*Extract to read:*
━━━━━━━━━━━━━━━━━━━━━━━━━━━━━━

Republican Candidates Offer Incoherent Military Solutions During Debate
Lots of bluster about the "world on fire" but very little in the way of details.


The 2015 US military budget was a little more than $600 billion, but most of the six contenders at tonight's Republican presidential debate in Charleston, SC seemed intent on tripping over each other to declare the armed forces "gutted" and offer throaty claims about how they'd project American strength through massive spending and aggressive force.
None offered any concrete details like how far they'd be willing to go in terms of "boots on the ground" or what the appropriate military response to Iran's seizure and brief detention of the 10 Navy sailors whose two ships had entered Iranian territorial waters would be. But rest assured, in any of the Republican hopefuls' administrations, there will be guaranteed "strength."
With one brief preamble and question, Fox Business Network host and debate moderator Maria Bartiromo put the ball on a tee for each of the candidates to demonstrate just how tough each of their foreign policies would be:
Sometimes it seems the world is on fire. Where and when should a president use military action to restore order?
Though each of the candidates had their moment to opine on slight variations of questions which all hinged on the premise that America is in mortal danger, the "world on fire" question was directed at New Jersey Governor Chris Christie, who replied:
Here's my warning to everybody out in the audience tonight. If you're worried about the world being on fire, you're worried about how we're going to use our military, you're worried about strengthening our military and you're worried most of all about keeping your homes and your families safe and secure, you cannot give Hillary Clinton a third term of Barack Obama's leadership.

━━━━━━━━━━━━━━━━━━━━━━━━━━━━━━

*Work task A:* Name every person mentioned in the article about the Republican debate.
*Work task B:* Write out the portion of the debate article that opens with the words containing "Republican Candidates Offer" and closes with "way of details.".

[Transcribed page contents]
━━━━━━━━━━━━━━━━━━━━━━━━━━━━━━

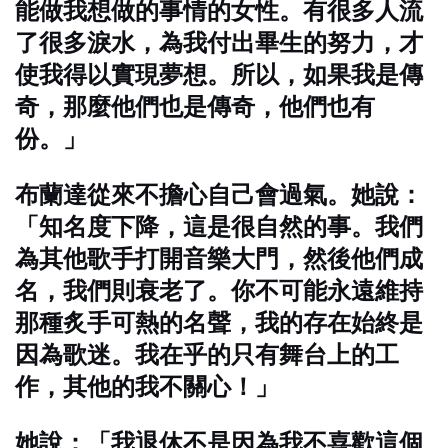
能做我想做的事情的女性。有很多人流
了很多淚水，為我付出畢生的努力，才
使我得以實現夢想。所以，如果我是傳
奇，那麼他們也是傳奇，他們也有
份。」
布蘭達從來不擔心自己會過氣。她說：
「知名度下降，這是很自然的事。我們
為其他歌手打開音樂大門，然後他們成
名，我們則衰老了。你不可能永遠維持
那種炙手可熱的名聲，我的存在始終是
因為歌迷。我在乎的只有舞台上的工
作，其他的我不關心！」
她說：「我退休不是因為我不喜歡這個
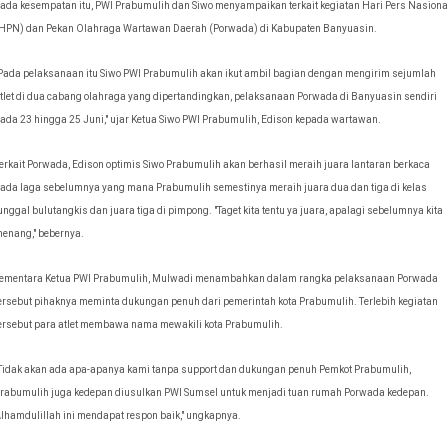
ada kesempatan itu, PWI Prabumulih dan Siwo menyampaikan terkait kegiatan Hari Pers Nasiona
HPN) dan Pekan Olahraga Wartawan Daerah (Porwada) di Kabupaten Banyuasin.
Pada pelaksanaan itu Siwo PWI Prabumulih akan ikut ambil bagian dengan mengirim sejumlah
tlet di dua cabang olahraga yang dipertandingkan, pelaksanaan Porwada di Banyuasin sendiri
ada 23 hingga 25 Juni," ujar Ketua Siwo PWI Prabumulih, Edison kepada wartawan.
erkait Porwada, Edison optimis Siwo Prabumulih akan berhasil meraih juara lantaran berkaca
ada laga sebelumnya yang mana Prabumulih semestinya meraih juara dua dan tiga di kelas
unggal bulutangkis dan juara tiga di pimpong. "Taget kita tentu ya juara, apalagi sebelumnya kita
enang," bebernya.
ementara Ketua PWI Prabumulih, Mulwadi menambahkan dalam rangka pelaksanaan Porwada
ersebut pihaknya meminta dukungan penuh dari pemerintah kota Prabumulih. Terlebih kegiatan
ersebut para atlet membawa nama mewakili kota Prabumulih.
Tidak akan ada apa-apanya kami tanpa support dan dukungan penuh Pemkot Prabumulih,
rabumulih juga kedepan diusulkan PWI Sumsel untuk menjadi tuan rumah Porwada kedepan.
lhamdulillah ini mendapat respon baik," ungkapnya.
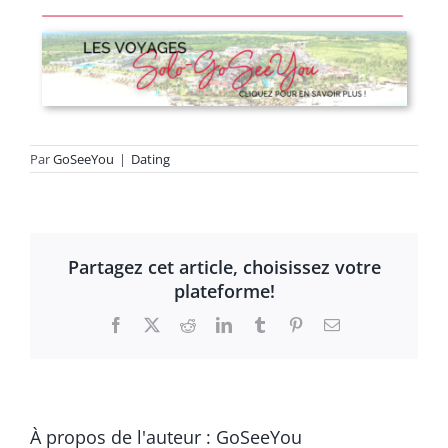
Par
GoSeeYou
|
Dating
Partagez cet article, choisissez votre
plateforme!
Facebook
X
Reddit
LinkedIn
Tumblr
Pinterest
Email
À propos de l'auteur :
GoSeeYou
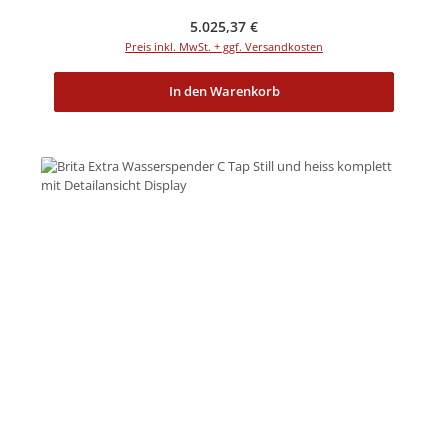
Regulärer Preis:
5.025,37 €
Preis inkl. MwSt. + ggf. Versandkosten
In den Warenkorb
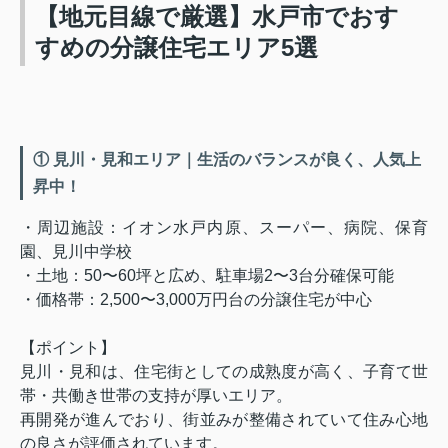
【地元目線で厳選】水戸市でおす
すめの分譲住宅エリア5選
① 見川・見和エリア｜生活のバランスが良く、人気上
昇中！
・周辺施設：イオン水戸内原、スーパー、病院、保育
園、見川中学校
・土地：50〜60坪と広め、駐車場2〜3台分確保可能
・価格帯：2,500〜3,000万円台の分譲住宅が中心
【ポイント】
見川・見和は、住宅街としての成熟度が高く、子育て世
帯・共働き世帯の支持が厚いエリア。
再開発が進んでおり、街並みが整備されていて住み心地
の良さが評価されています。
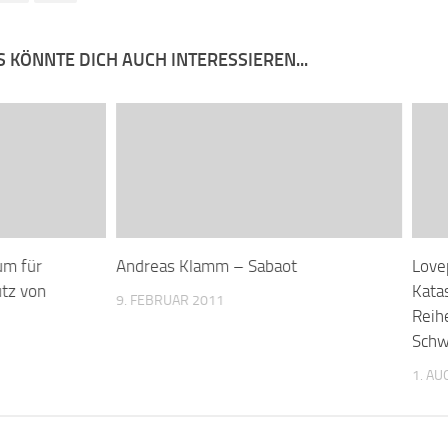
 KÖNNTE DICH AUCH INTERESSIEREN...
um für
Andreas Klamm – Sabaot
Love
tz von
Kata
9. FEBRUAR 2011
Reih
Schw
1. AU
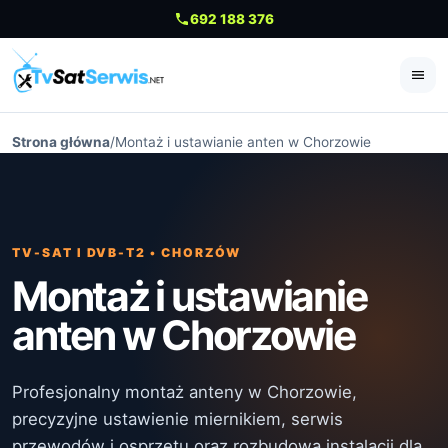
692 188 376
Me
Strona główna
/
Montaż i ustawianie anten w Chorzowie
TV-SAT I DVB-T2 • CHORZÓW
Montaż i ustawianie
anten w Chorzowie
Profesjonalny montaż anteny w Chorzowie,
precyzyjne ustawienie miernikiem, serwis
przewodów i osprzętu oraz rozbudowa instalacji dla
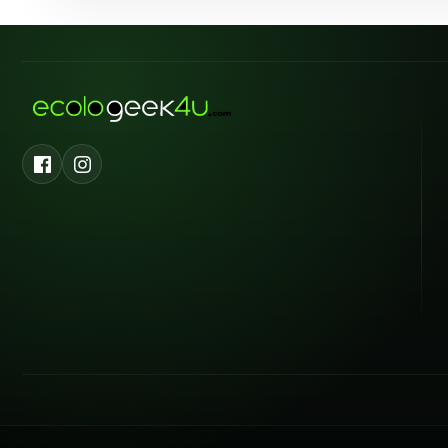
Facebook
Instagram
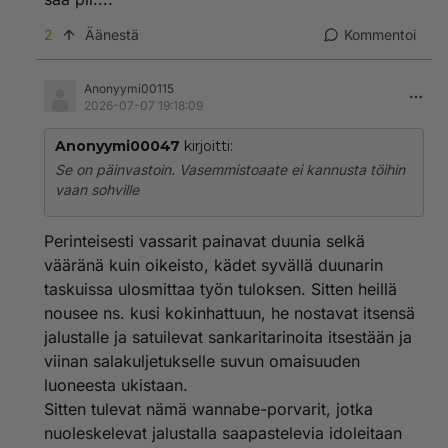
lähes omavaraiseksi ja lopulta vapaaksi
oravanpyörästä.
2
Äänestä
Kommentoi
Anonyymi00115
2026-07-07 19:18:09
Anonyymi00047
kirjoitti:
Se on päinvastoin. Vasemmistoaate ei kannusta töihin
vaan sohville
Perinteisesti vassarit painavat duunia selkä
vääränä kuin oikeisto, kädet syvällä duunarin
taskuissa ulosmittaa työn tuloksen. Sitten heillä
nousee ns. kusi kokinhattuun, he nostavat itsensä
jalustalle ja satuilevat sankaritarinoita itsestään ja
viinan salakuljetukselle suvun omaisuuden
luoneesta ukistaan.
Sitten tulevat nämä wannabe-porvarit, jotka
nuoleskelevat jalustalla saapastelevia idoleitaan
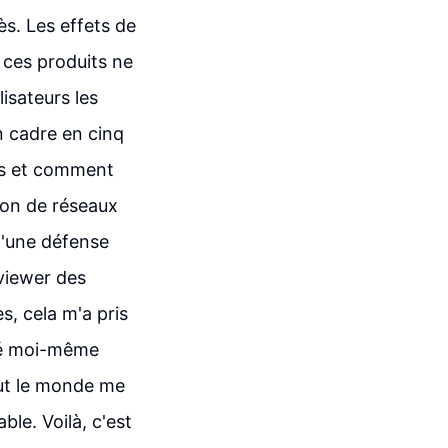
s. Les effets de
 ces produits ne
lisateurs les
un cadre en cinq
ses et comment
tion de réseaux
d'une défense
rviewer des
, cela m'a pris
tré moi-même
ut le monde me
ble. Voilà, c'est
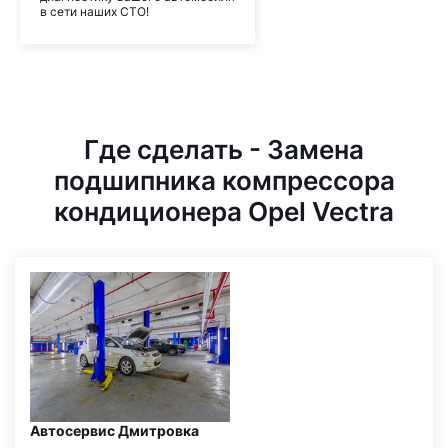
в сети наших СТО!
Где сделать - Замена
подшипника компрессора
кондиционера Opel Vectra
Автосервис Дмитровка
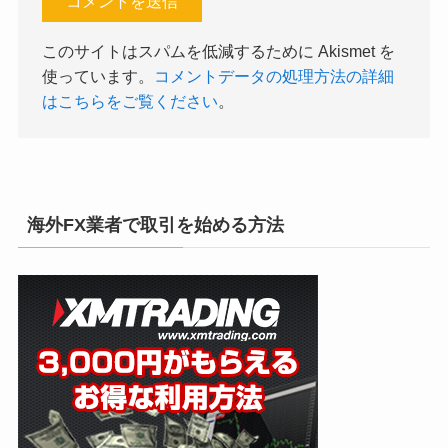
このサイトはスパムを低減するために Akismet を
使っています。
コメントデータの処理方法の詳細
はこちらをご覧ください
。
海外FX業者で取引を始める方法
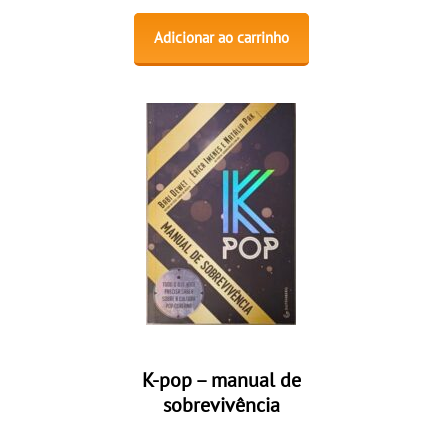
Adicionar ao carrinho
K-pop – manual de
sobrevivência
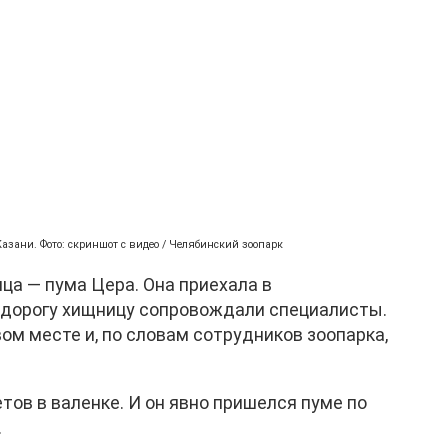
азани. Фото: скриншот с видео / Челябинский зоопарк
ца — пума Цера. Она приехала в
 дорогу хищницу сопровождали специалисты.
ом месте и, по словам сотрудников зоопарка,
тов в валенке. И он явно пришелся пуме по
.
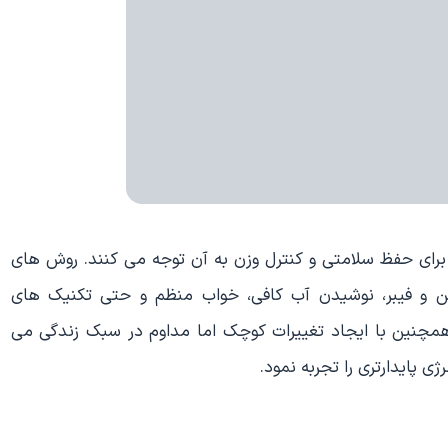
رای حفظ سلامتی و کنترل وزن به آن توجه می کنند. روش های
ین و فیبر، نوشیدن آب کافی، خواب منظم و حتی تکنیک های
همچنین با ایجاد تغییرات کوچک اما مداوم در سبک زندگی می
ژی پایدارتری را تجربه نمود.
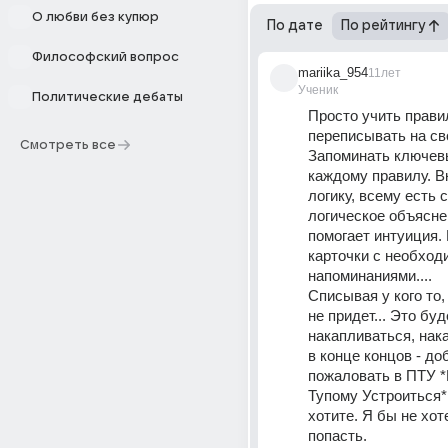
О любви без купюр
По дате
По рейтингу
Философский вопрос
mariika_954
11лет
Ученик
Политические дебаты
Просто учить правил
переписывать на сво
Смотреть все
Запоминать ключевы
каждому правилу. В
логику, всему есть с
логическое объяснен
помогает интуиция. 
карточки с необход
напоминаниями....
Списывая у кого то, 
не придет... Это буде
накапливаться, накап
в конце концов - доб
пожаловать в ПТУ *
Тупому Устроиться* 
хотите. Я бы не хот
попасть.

━━━━━━━━━━━━━━━━━━━━━━━━━━━━━━

*Written solution A:* Maria Bartiromo, Chris Christie, Hillary Clinton, Barack Obama

*Written solution B:*
Republican Candidates Offer Incoherent Military Solutions During Debate
Lots of bluster about the "world on fire" but very little in the way of details.